Sevgili okurlarım, her sabah uyandığımda önce spor yapar, duş alır gazetelere bakarım.
Gazete başlıklarında günümüz siyasetinin, yanlışlarla dolu olduğunu, aydınların, paşaların, gazetecilerin tutuklu yargılandıklarını görünce üzülürüm…
Kahvaltıda çayımı yudumlarken, ülkenin içinde bulunduğu durumu kendi kendime sorgulama gereğini duyarım.
Ülkenin bu kadar sorunu varken, binlerce işsiz gencimiz imdat çığlıkları atarken, halkımız geçim sıkıntısı içinde inim inim inlerken, siyasilerimizin hala oy peşinde koşarak, asılsız vaatlerini sorgulamaya çalışırım.
Sorgularken de, tarafsız olacağımı zannederek yorumlar yaparım kendimce.
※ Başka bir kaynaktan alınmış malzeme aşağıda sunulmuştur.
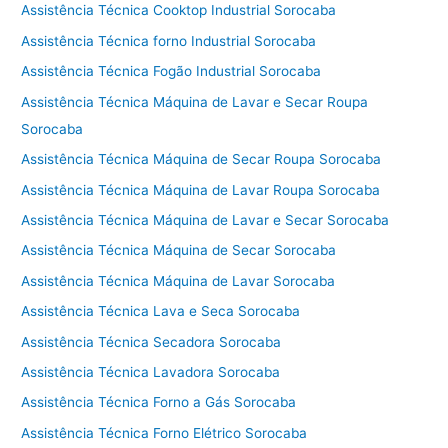
Assistência Técnica Cooktop Industrial Sorocaba
Assistência Técnica forno Industrial Sorocaba
Assistência Técnica Fogão Industrial Sorocaba
Assistência Técnica Máquina de Lavar e Secar Roupa
Sorocaba
Assistência Técnica Máquina de Secar Roupa Sorocaba
Assistência Técnica Máquina de Lavar Roupa Sorocaba
Assistência Técnica Máquina de Lavar e Secar Sorocaba
Assistência Técnica Máquina de Secar Sorocaba
Assistência Técnica Máquina de Lavar Sorocaba
Assistência Técnica Lava e Seca Sorocaba
Assistência Técnica Secadora Sorocaba
Assistência Técnica Lavadora Sorocaba
Assistência Técnica Forno a Gás Sorocaba
Assistência Técnica Forno Elétrico Sorocaba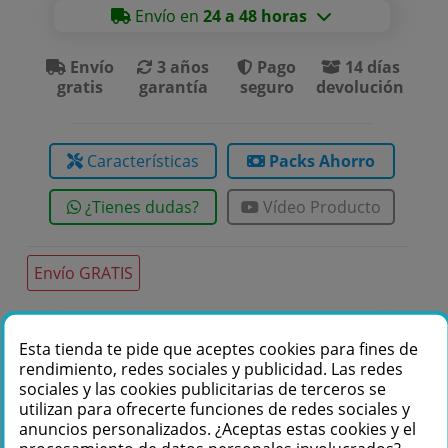
Envío en
24 a 48 horas
Envío
3 años
Pago
14 días
gratis
garantía
seguro
devolución
Características
Packs Ahorro
¿Tienes dudas?
Vídeo Producto
Envío GRATIS
Esta tienda te pide que aceptes cookies para fines de
Te podemos ayudar
rendimiento, redes sociales y publicidad. Las redes
+34 976 36 61 60
sociales y las cookies publicitarias de terceros se
utilizan para ofrecerte funciones de redes sociales y
anuncios personalizados. ¿Aceptas estas cookies y el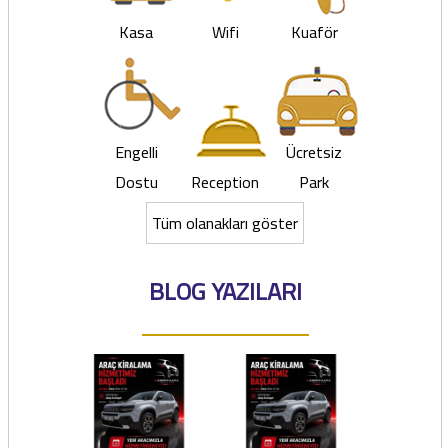
Kasa
Wifi
Kuaför
Engelli
Ücretsiz
Dostu
Reception
Park
Tüm olanakları göster
BLOG YAZILARI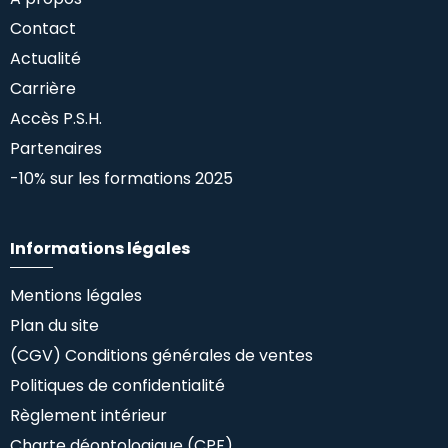
Contact
Actualité
Carrière
Accès P.S.H.
Partenaires
-10% sur les formations 2025
Informations légales
Mentions légales
Plan du site
(CGV) Conditions générales de ventes
Politiques de confidentialité
Règlement intérieur
Charte déontologique (CPF)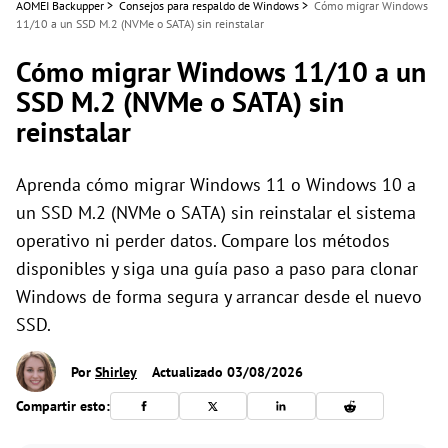
AOMEI Backupper
>
Consejos para respaldo de Windows
>
Cómo migrar Windows
11/10 a un SSD M.2 (NVMe o SATA) sin reinstalar
Cómo migrar Windows 11/10 a un
SSD M.2 (NVMe o SATA) sin
reinstalar
Aprenda cómo migrar Windows 11 o Windows 10 a
un SSD M.2 (NVMe o SATA) sin reinstalar el sistema
operativo ni perder datos. Compare los métodos
disponibles y siga una guía paso a paso para clonar
Windows de forma segura y arrancar desde el nuevo
SSD.
Por
Shirley
Actualizado 03/08/2026
Compartir esto: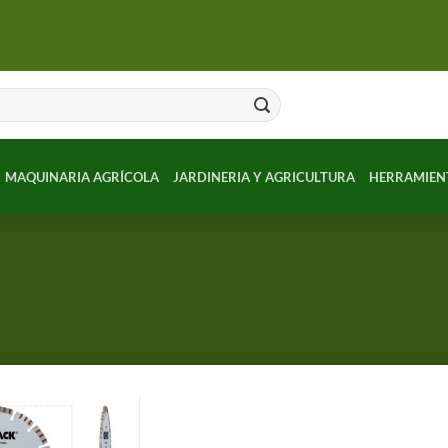
MAQUINARIA AGRÍCOLA
JARDINERIA Y AGRICULTURA
HERRAMIEN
Sonra, tarafsız mıyım acaba diye düşünürüm.
Hayır, çünkü her kişi kendince bir düşünce tarzına inanmaktadır. Bu da tarafsızlığı ortadan kaldırır…
Ama bunun yanında hoşgörülü bir insansanız, o hoşgörünüz size o tarafsızlığı sağlayan en büyük yardımcı olur.
Hoşgörülü olabilmek, insanlar için büyük bir meziyettir. Kendisiyle barışık olan güzel huylu insanlar, yerine göre hoşgörülü olabilirler.
İnsanın en güzel huylusu ise, ahlakı en güzel olanıdır. İnsanlar birbirlerine karşı sevgi, saygı, şefkat ve acımalarında tek yürek olmalıdırlar.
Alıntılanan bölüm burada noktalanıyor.